CONTINUED EMPLOYMENT REQUIREMENT
Unless otherwise provided in a Participant’s employment agreement, severance benefits agreement, or similar agreement with the Corporation, a Participant must remain in good standing and continuously employed by the Corporation or one of its subsidiaries through each applicable Bonus payment date in order for any Bonus to become payable pursuant to this Bonus Plan. Unless otherwise provided in a Participant’s employment agreement, severance benefits agreement, or similar agreement





with the Corporation, if a Participant terminates employment with the Corporation or one of its subsidiaries for any reason prior to any applicable Bonus payment date, all of the Participant’s rights under this Bonus Plan will automatically terminate.
6.
RECOUPMENT OF BONUS PAYMENTS
Any Bonuses becoming payable pursuant to this Bonus Plan shall be subject to the terms of the Corporation’s recoupment, clawback or similar policy as it may be in effect from time to time, as well as any similar provisions of applicable law, any of which could in certain circumstances require repayment or forfeiture of the Bonuses or other cash or property received with respect to the Bonuses.
7.
GENERAL PROVISIONS
7.1
Eligible Employees.

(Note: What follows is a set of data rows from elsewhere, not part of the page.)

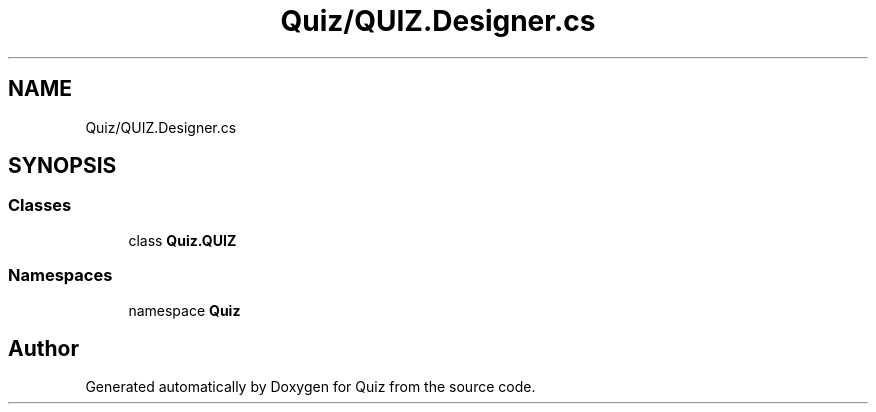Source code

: .TH "Quiz/QUIZ.Designer.cs" 3 "Sun Jun 30 2019" "Quiz" \" -*- nroff -*-
.ad l
.nh
.SH NAME
Quiz/QUIZ.Designer.cs
.SH SYNOPSIS
.br
.PP
.SS "Classes"

.in +1c
.ti -1c
.RI "class \fBQuiz\&.QUIZ\fP"
.br
.in -1c
.SS "Namespaces"

.in +1c
.ti -1c
.RI "namespace \fBQuiz\fP"
.br
.in -1c
.SH "Author"
.PP 
Generated automatically by Doxygen for Quiz from the source code\&.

All regular, full-time and part-time employees of the Corporation shall be eligible to participate in this Bonus Plan, except employees who participate in a sales commission plan or other cash incentive plans.    An eligible employee shall only become a Participant if he or she is selected to participate in this Bonus Plan.
7.2
Rights of Participants.
(a)
No Right to Continued Employment. Nothing in this Bonus Plan (or in any other documents evidencing any Award under this Bonus Plan) will be deemed to confer on any Participant any right to continue in the employ of the Corporation or any subsidiary or interfere in any way with the right of the Corporation or any subsidiary to terminate his or her employment at any time.
(b)
Bonus Plan Not Funded. No Participant or other person will have any right or claim to any specific funds, property, or assets of the Corporation by reason of any Award hereunder. To the extent that a Participant or other person acquires a right to receive payment pursuant to any Award hereunder, such right shall be no greater than the right of any unsecured general creditor of the Corporation.
7.2
Force and Effect. The various provisions herein are severable in their entirety. Any determination of invalidity or unenforceability of any one provision will have no effect on the continuing force and effect of the remaining provisions.
7.3
Governing Law. This Bonus Plan will be construed under the laws of the State of California.
7.4
Construction. Section 409A. It is intended that Awards granted and Bonuses paid under this Bonus Plan qualify as “short-term deferrals” within the meaning of the guidance provided by the Internal Revenue Service under Section 409A of the Internal Revenue Code of 1986, as amended, and this Bonus Plan shall be interpreted consistent with that intent.
7.5
Tax Withholding. Any Bonuses becoming payable pursuant to this Bonus Plan shall be subject to the Corporation’s withholding such federal, state and local income, employment, or other taxes as may be required to be withheld pursuant to any applicable law or regulation.